I think so. However just to be clear, let's not have a sysctl that has the following behavior:
% sysctl kern.ipc.maxsockbuf=1000000
% sysctl kern.ipc.maxsockbuf
We probably want this:
% sysctl kern.ipc.maxsockbuf=1000000
% sysctl kern.ipc.maxsockbuf
$ sysctl kern.ipc.maxsockbufmeta
> Re (2), If kern.ipc.maxsockbufmeta were read/write, which of the settings would have precedence? Would you have to set maxsockbufmeta first anytime you wanted to set maxsockbuf? Or would setting maxsockbuf auto-set maxsockbufmeta?'
I think having them auto-set each other would be the most user friendly option.
> Re Linux silent truncation: agreed, it's scary and gives the impression that setsockopt() worked, when really it didn't do anything at all
Yes. It would be a good idea to hop on a Linux kernel IRC channel/mailing list and ask them. Last time I did this I got some pretty useful information which changed my world view.

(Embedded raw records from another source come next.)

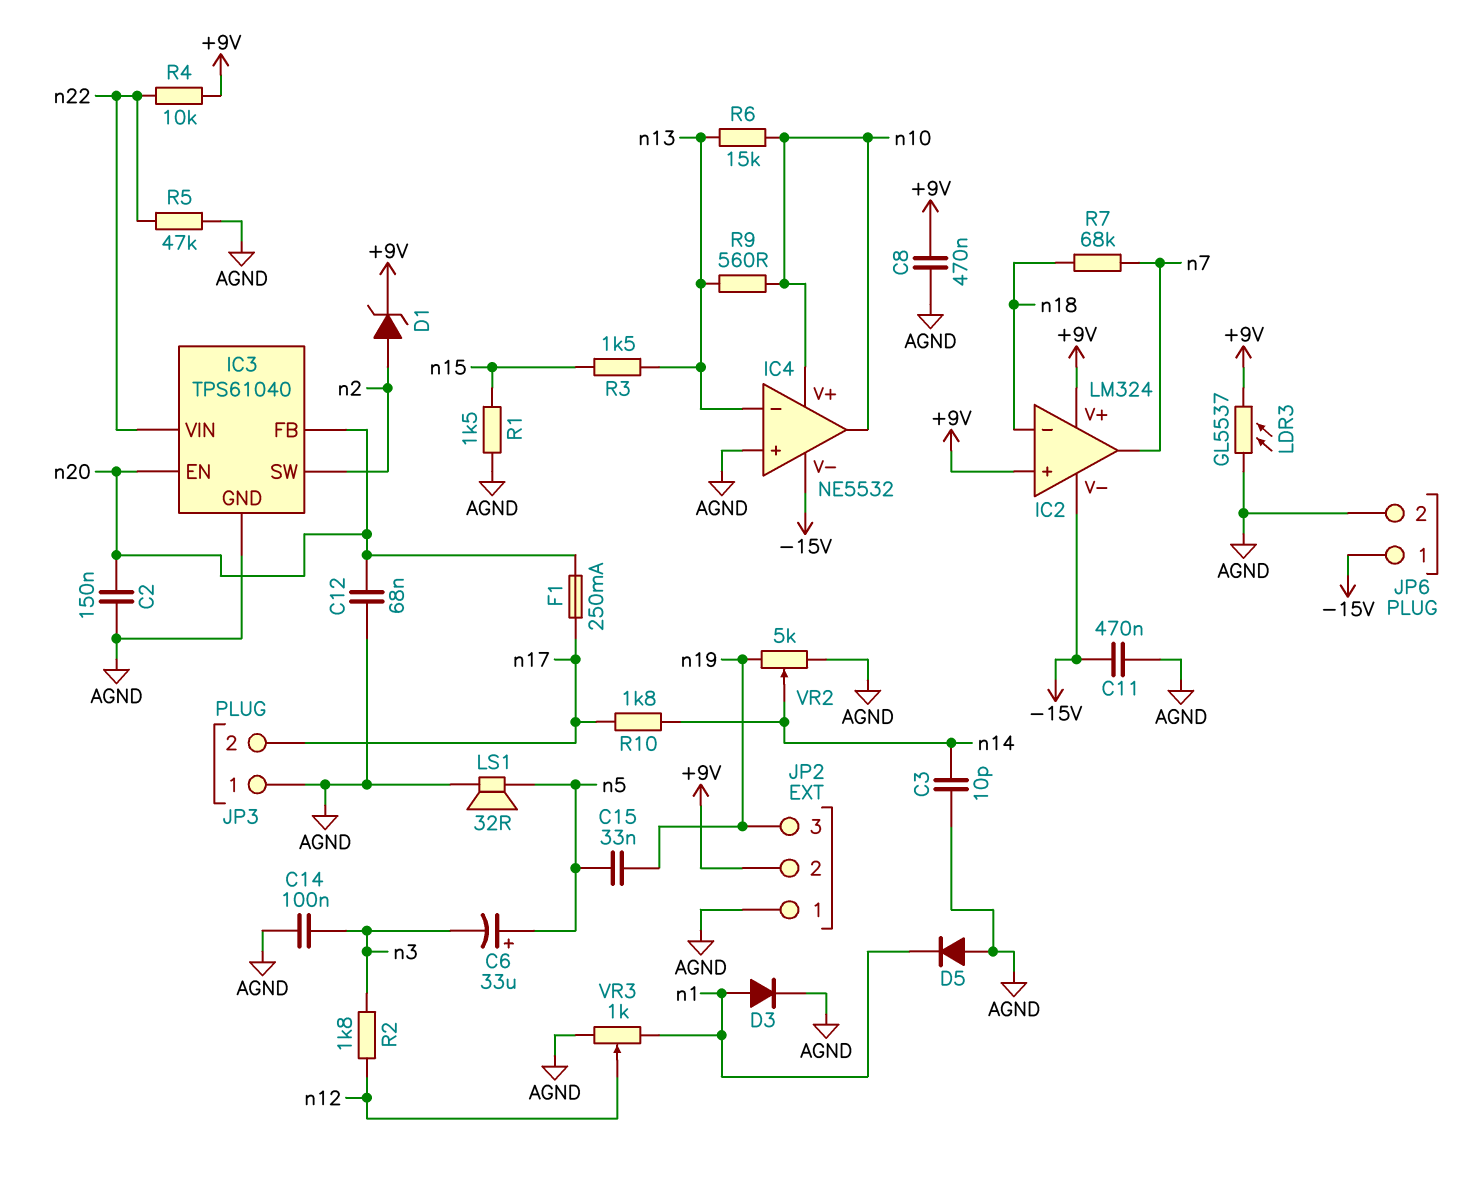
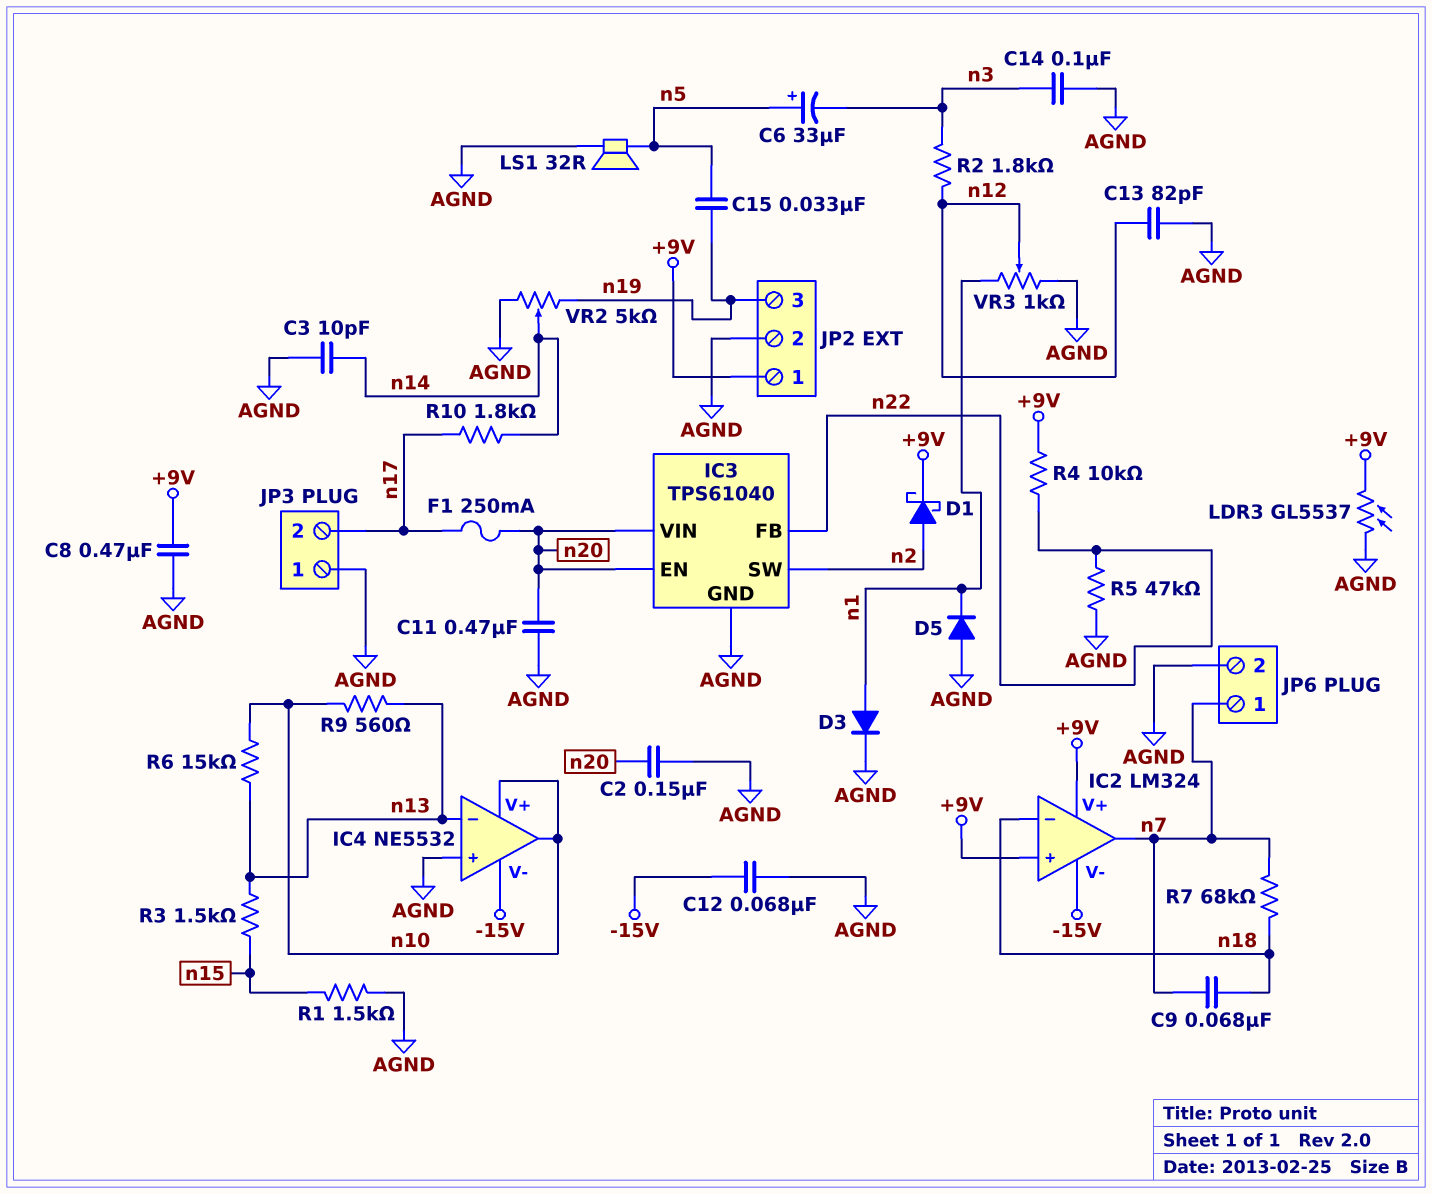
C9: none -> 68nF (n7, n18)
C11: 470nF (-15V, AGND) -> 470nF (AGND, n20)
C12: 68nF (AGND, n20) -> 68nF (-15V, AGND)
C13: none -> 82pF (AGND, n12)
D1: zener (A n2, K +9V) -> schottky (A n2, K +9V)
IC3 pin FB: n20 -> n22
IC3 pin VIN: n22 -> n20
JP2 pin 1: AGND -> +9V
JP2 pin 2: +9V -> AGND
JP6 pin 1: -15V -> n7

I forgot that it's actually spelled out pretty clearly in the comments of the code:
/* Don't error on this BSD doesn't and if you think
* about it this is right. Otherwise apps have to
* play 'guess the biggest size' games. RCVBUF/SNDBUF
* are treated in BSD as hints
val = min_t(u32, val, sysctl_rmem_max);
So essentially they are just treating those buffer sizes as "hints". It makes some sense, because they are correct about applications having no idea what size they can actually set it to (without root access to the system).
So that would be another option, which is to just set the buffer to min(cc, sb_max_adj)

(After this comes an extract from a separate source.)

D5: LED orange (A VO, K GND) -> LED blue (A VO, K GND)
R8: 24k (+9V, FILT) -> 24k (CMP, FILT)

That is interesting... how to applications warn "your system doesn't have sufficient buffering enabled for performance" ?
@Alfred, I guess on Linux there is no way to warn about that, users would have to check the buffer size limits themselves.
In conclusion, should I change my patch to do what you originally suggested? Which is to have kern.ipc.maxsockbuf represent that maximum amount of DATA that the socket can handle?
For now it makes sense to implement the sysctls as described in comment #15. changing the behavior at this point seems a bad idea.